I am prepping 50 pens.  I've turned about half and finished out a few using:

Sand to 600
Using the Beall 3 on mandrel buff with tripoli, white diamond, and then the carnuba wax.  The gloss is not bad after the white diamond, and is as good as any I have seen after the carnuba.  I think that the shine will diminish a bit when the wax wears off, but they still look pretty darn good after the white diamond.  I've done other pens that look worse.  I just got the buffing wheels a couple weeks ago and this is my first use of it.  I'm most concerned about people's oils and such penetrating the stabilized wood and discoloring.  Only would apply to the lighter color woods.  Any thoughts?


----------



## alamocdc (Oct 24, 2006)

A lot depends on individual body chemistry. Back before I found this site (and pen finishing techniques other than FP) I had a request for two figured cherry pens by two different people. These weren't stabilized. Today, one has picked up a very nice patina. The other had almost a gray appearance after about three months, but the owner still loves it (I think it looks horrible). I've tried to get him to let me refinish it, but he refuses. Had they been stabilized the appearance of each would now be even different. The stabilizing medium seems to change the characteristics of how the wood reacts to our body oils and acids, if only slightly, but it also depends largely on the wood itself.

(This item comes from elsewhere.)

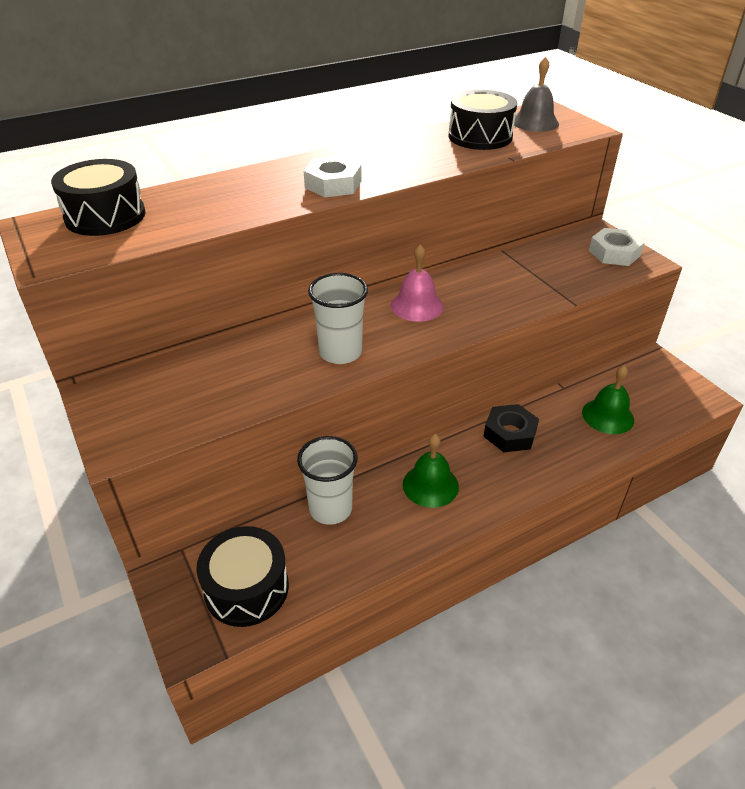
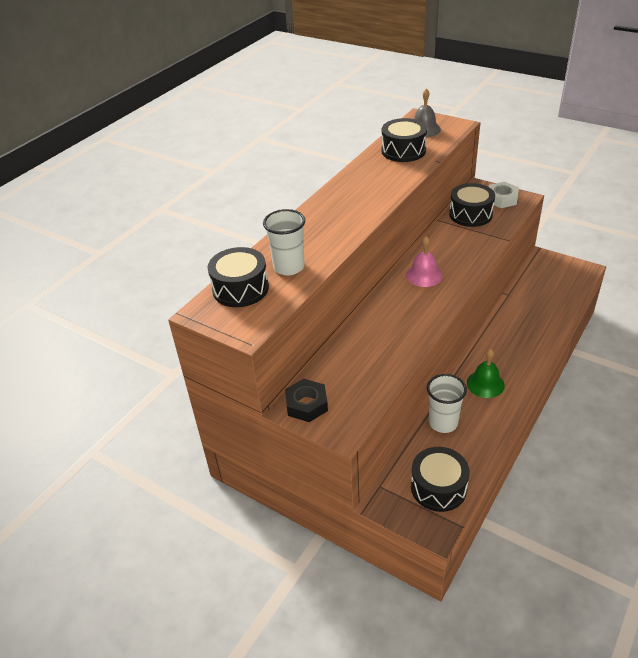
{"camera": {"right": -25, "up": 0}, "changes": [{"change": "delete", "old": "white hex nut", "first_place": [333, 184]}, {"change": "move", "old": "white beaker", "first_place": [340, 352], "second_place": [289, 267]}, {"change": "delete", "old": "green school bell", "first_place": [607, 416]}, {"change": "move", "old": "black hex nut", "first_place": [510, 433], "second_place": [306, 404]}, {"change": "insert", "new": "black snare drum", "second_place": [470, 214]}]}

So far the "unfinished" stabilized pens I have in the field still look great and some have been in use for about a year and a half.


----------



## pmpartain (Oct 25, 2006)

Thanks.  That's good info.  These are the first big batch of pens that I have sold.  I haven't personally been using a stabilized wood pen to see for myself how the finish will hold up.  I've seen some of my first pens (slimlines with fp finish).  They look pretty good for what they are.  They sold for $15 though and these are much more.  Just want to make sure the customer gets their money worth and is happy.


----------



## tone (Oct 28, 2006)

For burls and other blanks with pits and voids, I wet sand with med or thick CA to make a slurry. When dry, sand down through the MM grades and polish. Sometimes I apply a second coat of ca after about 3200 mm for a thicker gloss coat.

Tony


----------